THE DIAGNOSIS UPSELL
Talk to your customer. After all, a lit dashboard DPF warning light may not be indicating a fault but could be an instruction for the car to be driven in ways that facilitate active regeneration. Should there really be a problem, you could be involved with a complex investigative process, because DPF blockage tends not to be the filter’s fault. Rather than jumping to the wrong conclusion, you may have to convince your customer that charges made for extra diagnostic workshop time are worth the investment. Naturally, you may discover a host of other issues that provide potential opportunities for your workshop; unless the customer decides that the car is not worth repairing…
Venturing beyond fault code reading, investigating diagnostically the frequency of active regenerations and the past driving conditions may lead you to discover that regenerations are not taking place because of a fault that can be as trivial as the service indicator not being reset, or even a faulty heated seat. Low fuel levels can prevent regeneration too, something that may be worth pointing out to the customer, should the gauge’s needle be buried in the red ‘reserve’ zone.
Looking into whether the DPF has a blockage, or if its pressure differential sensor is giving erroneous readings, should be part of your diagnostic procedure beyond simple fault code reading and basic live digital data analysis. Once the engine is running, you may be able to detect any abnormalities that may result either in a regeneration being aborted, not attempted at all, or conditions that can cause excessive soot loads, such as faulty EGR valve(s), injectors, or mechanical engine wear.
THE CLEANING UPSELL
Once you are satisfied that the underlying faults have been resolved, cleaning the DPF can be undertaken by either driving the car, or by executing a more mechanically-stressful forced regeneration.
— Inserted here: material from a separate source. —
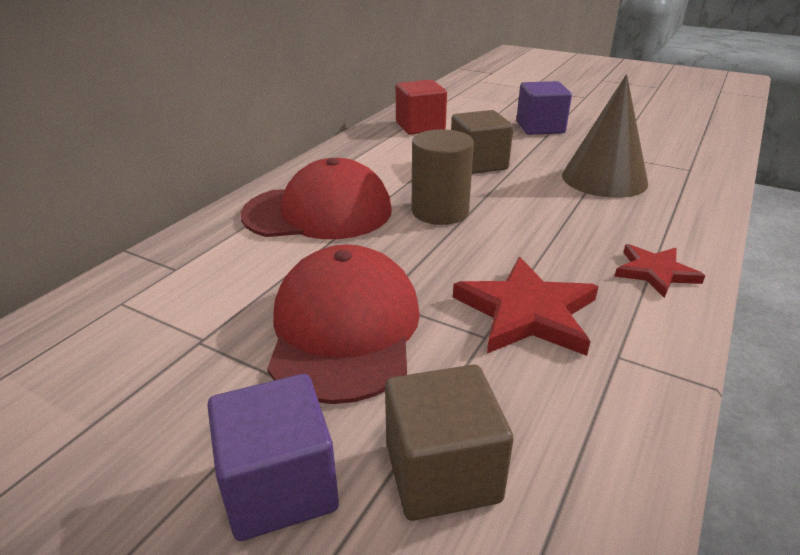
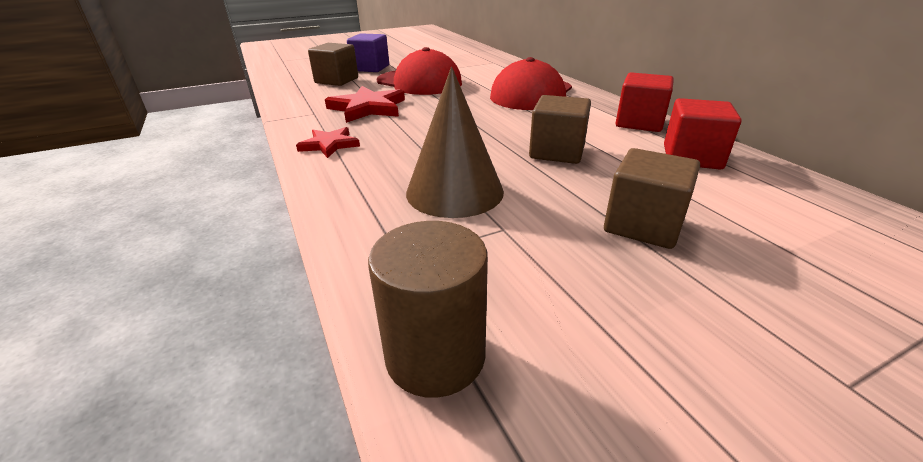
camera: 125 degrees right, 0 degrees up
(363, 148) = (639, 123): none -> red cube
(440, 211) = (489, 118): brown cylinder -> brown cylinder (435, 355)
(540, 127) = (643, 225): purple cube -> brown cube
A number of gentler methods involve injecting a cleaning fluid though the pressure differential sensor pipes in the engine bay, or by unbolting the pressure pipes from
the DPF and pouring the additive through the aperture(s). Naturally, once cleaning is complete, reassemble the car, delete any fault codes, take it for a drive and double-check the live data readings afterwards, to ensure that you feel confident in handing the car back to its owner.
Ash (and cerium) remain within the DPF and are removed only by taking the filter off the car and flushing the deposits out via the inlet. This is because they cannot pass through the filter and can be responsible for creating a high pressure differential and, therefore, a number of ineffective active regenerations might result. Upselling an ash/cerium removal service may be necessary, prior to refilling the Eolys additive tanks on vehicles thus equipped, because the cerium content survives the combustion process and becomes trapped within the filter. While you might trust in a mail order service, DPF Recovery of Norwich told us that its Flash Cleaner machine restores the DPF to 98% of its original as-new condition and can run the entire cleaning cycle (washing and drying) with one machine only, enabling the cleaning process to be faster, less expensive and more environmentally-friendly than alternatives. We hope to look into the off-car DPF cleaning process in more detail at a later date.